Analysis and Visualization

Cytoscape (see screen-shot below) is a bioinformatics software platform for visualizing molecular interaction networks and integrating these interactions with gene expression profiles and other state data. Additional features are available as plugins. Plugins are available for network and molecular profiling analyses, new layouts, additional file format support and connection with databases. Plugins may be developed using the Cytoscape open Java software architecture by anyone and plugin community development is encouraged. Cytoscape was originally developed at the Institute of Systems Biology and is now a collaborative effort involving many different academic and commercial groups. Cytoscape is freely available under the LGPL open source license for academic and commercial use.

Database Software

cPath is an open source database and web application for collecting, storing, browsing and querying biological pathway data. cPath makes it easy to aggregate custom pathway data sets available in standard exchange formats from multiple databases, present pathway data to biologists via a customizable web interface, and easily export pathway data via a web service to third-party software for visualization and analysis. cPath is software only, and does not include new pathway information. This work is done in collaboration with the Sander group of the Computational Biology Center at Memorial Sloan-Kettering Cancer Center in New York City. The cPath software is freely available under the LGPL open source license for academic and commercial use.
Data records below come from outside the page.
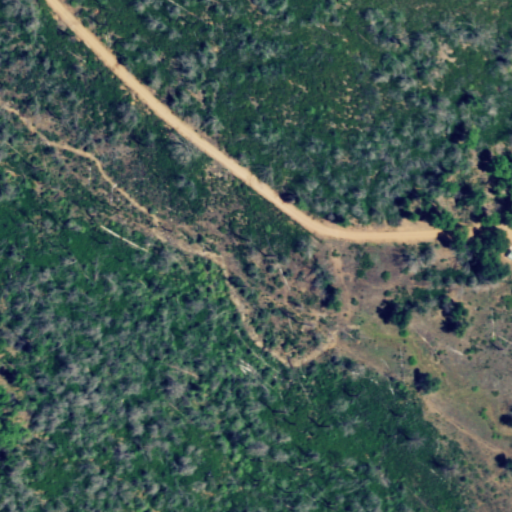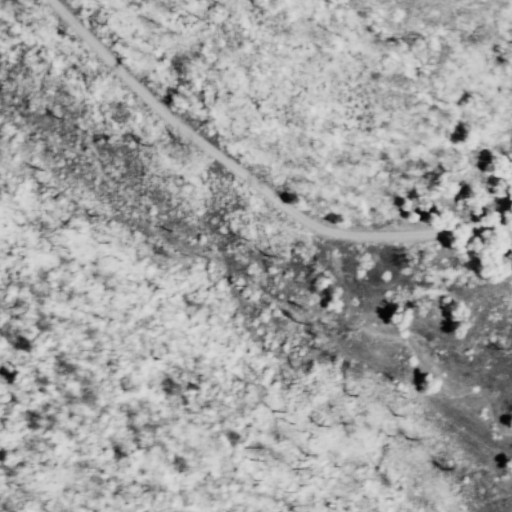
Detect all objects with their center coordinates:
road: (262, 283)
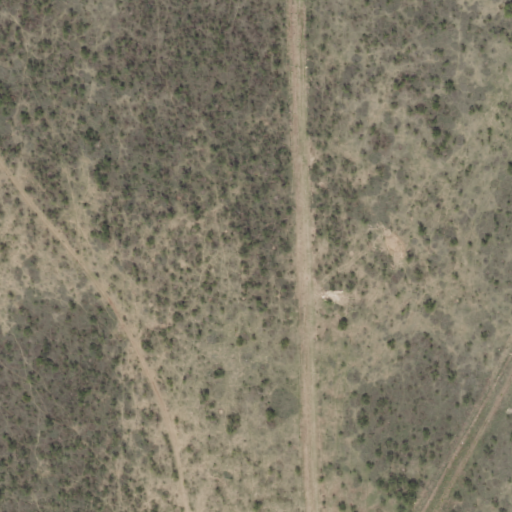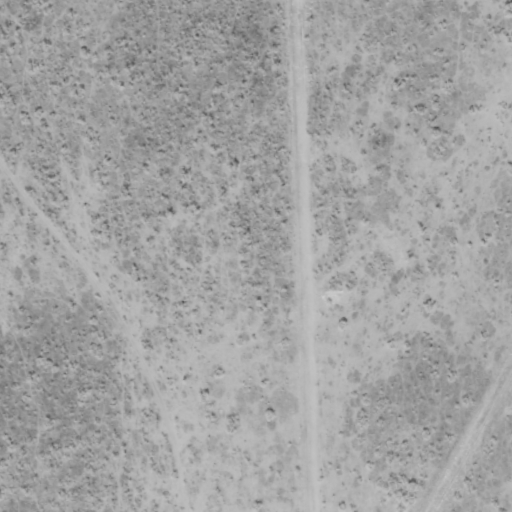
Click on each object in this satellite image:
road: (119, 337)
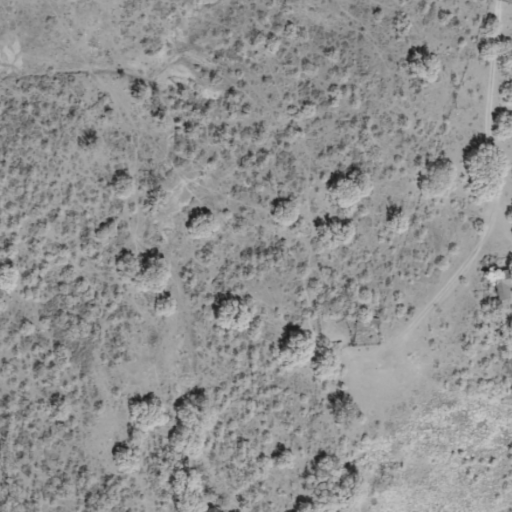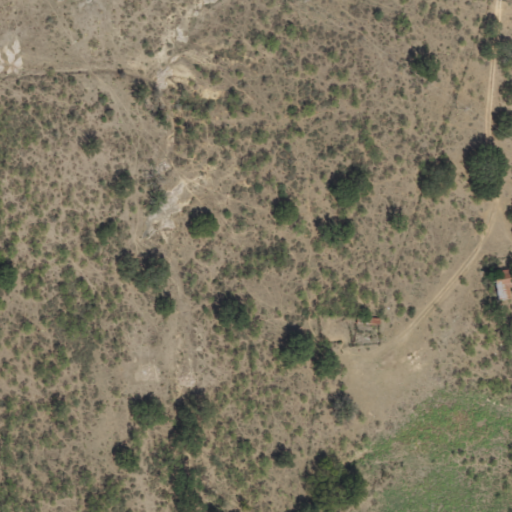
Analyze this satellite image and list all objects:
road: (495, 123)
building: (504, 290)
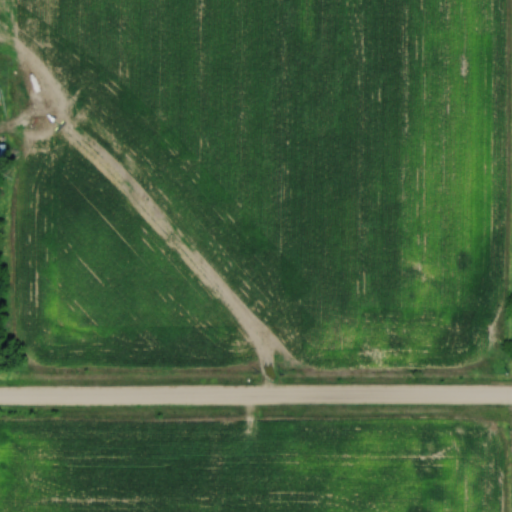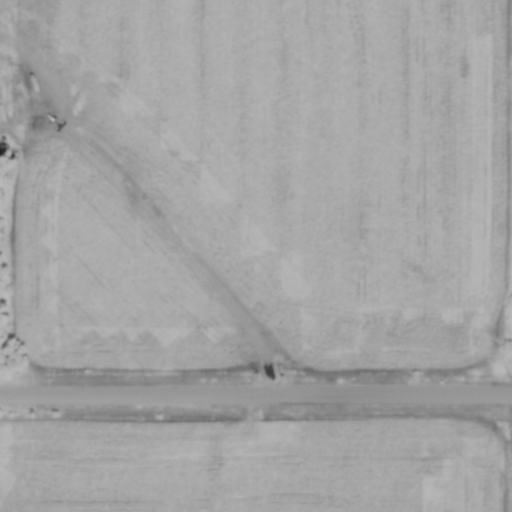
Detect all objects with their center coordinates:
building: (3, 150)
road: (255, 399)
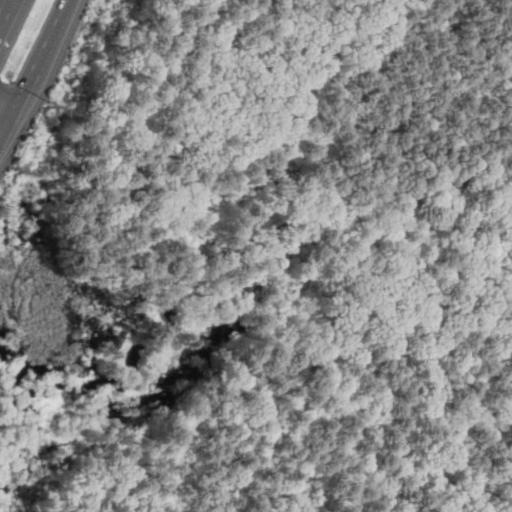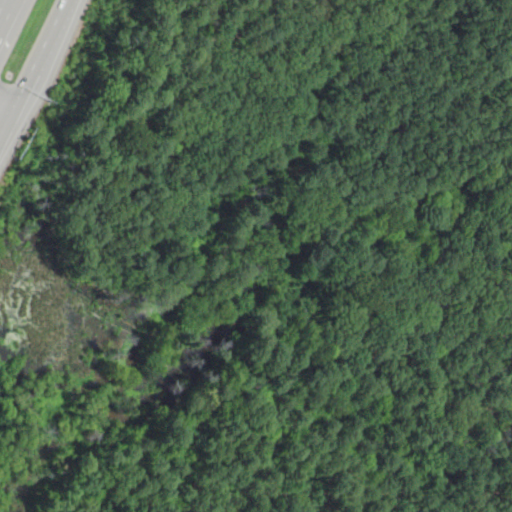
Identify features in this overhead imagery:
road: (8, 16)
road: (35, 67)
road: (3, 118)
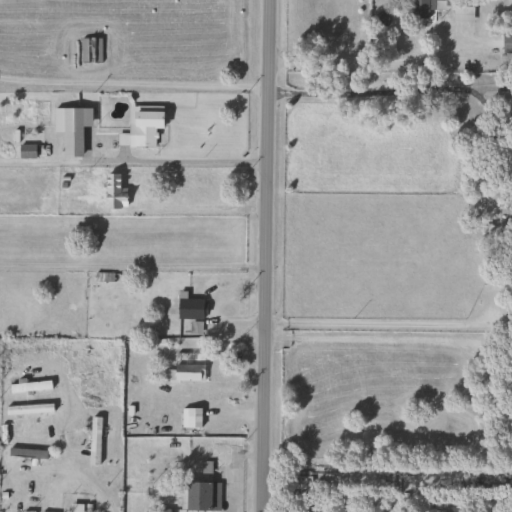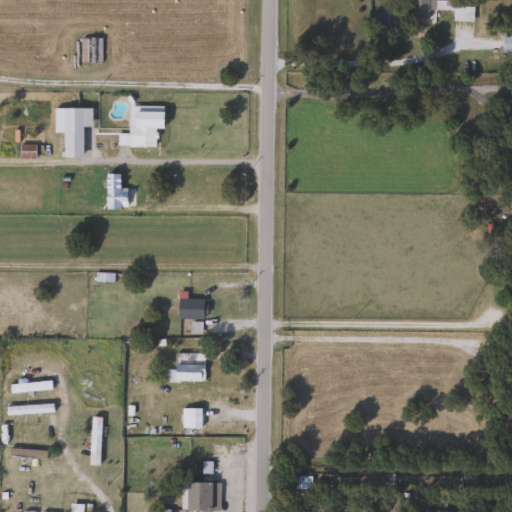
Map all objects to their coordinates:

Demo's are available at the cPath project website for protein-protein interactions and pathways.

Pathway Content

The Cancer Cell Map contains selected cancer related signaling pathways which you can browse or search. Biologists can browse and search the Cancer Cell Map pathways. View gene expression data on any pathway. Computational biologists can download all pathways in the standard BioPAX format for global analysis. Software developers can build software on top of the Cancer Cell Map using the web service API or download and install the cPath software to create a local mirror. This work is done in collaboration with the Sander group of the Computational Biology Center at Memorial Sloan-Kettering Cancer Center in New York City. All content is made freely available under a Creative Commons license.
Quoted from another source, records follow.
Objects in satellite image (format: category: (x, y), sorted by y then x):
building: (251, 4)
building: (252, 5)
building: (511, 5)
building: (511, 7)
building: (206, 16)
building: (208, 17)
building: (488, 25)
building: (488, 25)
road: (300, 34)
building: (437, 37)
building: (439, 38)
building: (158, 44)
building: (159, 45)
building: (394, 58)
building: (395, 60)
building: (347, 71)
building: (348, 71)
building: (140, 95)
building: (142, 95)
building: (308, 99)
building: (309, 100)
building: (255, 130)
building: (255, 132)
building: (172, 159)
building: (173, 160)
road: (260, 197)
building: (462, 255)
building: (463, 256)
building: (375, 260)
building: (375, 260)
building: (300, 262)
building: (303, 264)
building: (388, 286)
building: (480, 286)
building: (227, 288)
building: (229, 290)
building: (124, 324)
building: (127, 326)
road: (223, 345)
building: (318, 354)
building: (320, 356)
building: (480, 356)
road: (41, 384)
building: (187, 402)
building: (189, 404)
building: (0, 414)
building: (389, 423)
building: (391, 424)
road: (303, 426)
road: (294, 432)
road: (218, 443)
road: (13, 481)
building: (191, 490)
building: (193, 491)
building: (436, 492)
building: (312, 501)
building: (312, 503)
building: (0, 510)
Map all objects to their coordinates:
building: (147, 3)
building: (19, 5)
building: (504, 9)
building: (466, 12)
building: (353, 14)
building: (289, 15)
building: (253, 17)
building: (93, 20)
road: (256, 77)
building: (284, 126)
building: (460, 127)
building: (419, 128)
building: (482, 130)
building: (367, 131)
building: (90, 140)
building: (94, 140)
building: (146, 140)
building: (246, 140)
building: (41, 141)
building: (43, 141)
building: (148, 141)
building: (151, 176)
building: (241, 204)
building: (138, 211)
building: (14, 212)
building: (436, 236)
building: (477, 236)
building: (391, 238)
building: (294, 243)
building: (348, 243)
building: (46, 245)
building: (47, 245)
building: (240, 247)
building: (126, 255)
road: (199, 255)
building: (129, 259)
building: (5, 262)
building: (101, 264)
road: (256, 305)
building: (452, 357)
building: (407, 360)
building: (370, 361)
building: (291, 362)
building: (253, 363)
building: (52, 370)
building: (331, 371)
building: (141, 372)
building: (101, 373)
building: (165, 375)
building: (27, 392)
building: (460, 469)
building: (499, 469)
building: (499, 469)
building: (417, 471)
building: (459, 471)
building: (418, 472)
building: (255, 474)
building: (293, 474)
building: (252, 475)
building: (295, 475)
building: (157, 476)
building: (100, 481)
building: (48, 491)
Pathway Commons will be a convenient point of access to biological pathway information collected from public pathway databases, which you can browse or search. Pathways include biochemical reactions, complex assembly, transport and catalysis events, and physical interactions involving proteins, DNA, RNA, small molecules and complexes. This work is done in collaboration with the Sander group of the Computational Biology Center at Memorial Sloan-Kettering Cancer Center in New York City.
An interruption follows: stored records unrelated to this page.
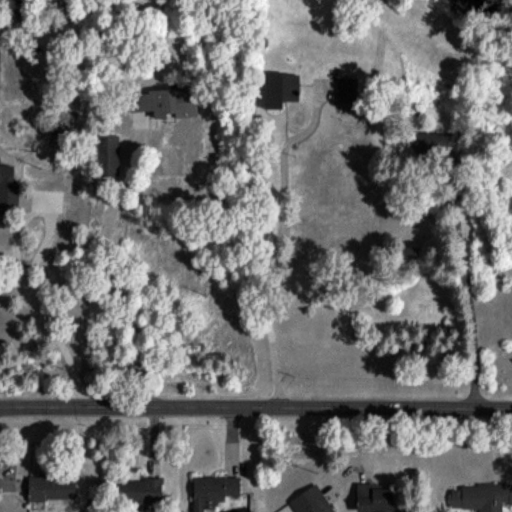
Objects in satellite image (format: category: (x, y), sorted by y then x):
building: (347, 88)
building: (279, 89)
building: (164, 102)
building: (440, 144)
building: (107, 155)
building: (8, 189)
building: (8, 190)
road: (276, 243)
road: (108, 266)
road: (468, 294)
road: (35, 300)
road: (255, 410)
building: (51, 488)
building: (212, 490)
building: (138, 491)
building: (481, 497)
building: (373, 498)
building: (310, 501)
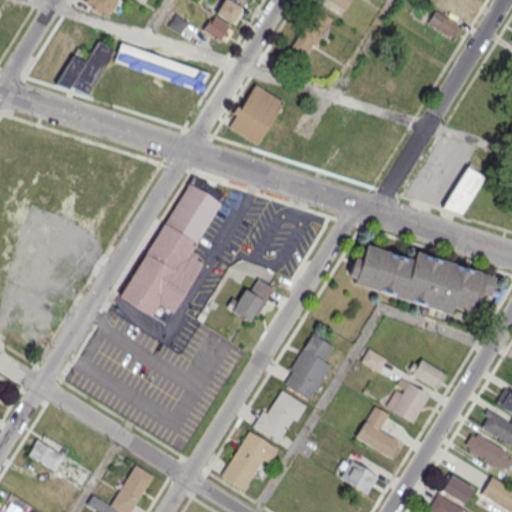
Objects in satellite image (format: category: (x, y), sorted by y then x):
road: (35, 1)
building: (340, 3)
building: (341, 3)
building: (101, 5)
building: (102, 5)
building: (455, 8)
road: (157, 18)
building: (221, 19)
building: (177, 23)
building: (443, 24)
building: (310, 33)
building: (511, 40)
building: (511, 40)
road: (26, 42)
road: (362, 47)
building: (159, 66)
building: (84, 67)
building: (160, 67)
road: (254, 67)
building: (85, 69)
road: (270, 75)
road: (428, 93)
road: (456, 104)
road: (0, 112)
building: (254, 113)
building: (254, 113)
road: (224, 139)
parking lot: (439, 168)
road: (255, 173)
building: (462, 185)
building: (462, 190)
road: (139, 223)
road: (289, 234)
road: (258, 240)
road: (327, 248)
building: (173, 250)
building: (171, 254)
parking lot: (230, 257)
building: (419, 279)
building: (422, 279)
road: (192, 288)
road: (317, 293)
building: (249, 299)
building: (250, 299)
road: (500, 350)
building: (372, 359)
road: (348, 360)
building: (308, 366)
building: (308, 366)
building: (426, 372)
building: (427, 373)
parking lot: (150, 377)
road: (16, 396)
building: (406, 399)
building: (405, 400)
road: (450, 411)
road: (38, 415)
building: (277, 415)
building: (278, 415)
road: (121, 417)
road: (364, 417)
building: (500, 419)
road: (458, 425)
building: (497, 426)
building: (375, 432)
building: (375, 432)
road: (122, 436)
building: (486, 450)
building: (486, 451)
building: (45, 454)
building: (45, 454)
building: (247, 458)
building: (247, 459)
road: (98, 474)
building: (357, 476)
building: (357, 476)
road: (164, 483)
building: (130, 488)
building: (455, 488)
building: (455, 488)
building: (23, 489)
road: (239, 491)
building: (125, 492)
building: (497, 493)
building: (498, 493)
road: (185, 504)
building: (99, 505)
building: (442, 505)
building: (443, 506)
Pathway Data Exchange Standards

BioPAX (Biological Pathway Exchange) is a collaborative effort to create an OWL XML data exchange format for biological pathway data. BioPAX covers metabolic pathways, molecular interactions and protein post-translational modifications. Future versions will expand support for signaling pathways, gene regulatory networks and genetic interactions. PSI-MI (The Proteomics Standards Initiative Molecular Interactions) XML Schema format allows exchange of molecular interaction data, focusing on protein-protein interactions. Both of these projects are large international collaborative efforts involving many different academic and commercial groups. The formats are open under the LGPL license and documentation is open under the Creative Commons license.

 

The open source Cytoscape software displaying a protein interaction network from baker's yeast (Saccharomyces cerevisiae). Yeast is an important model organism that has been used to study many aspects of cell function which are also relevant to human cells and disease.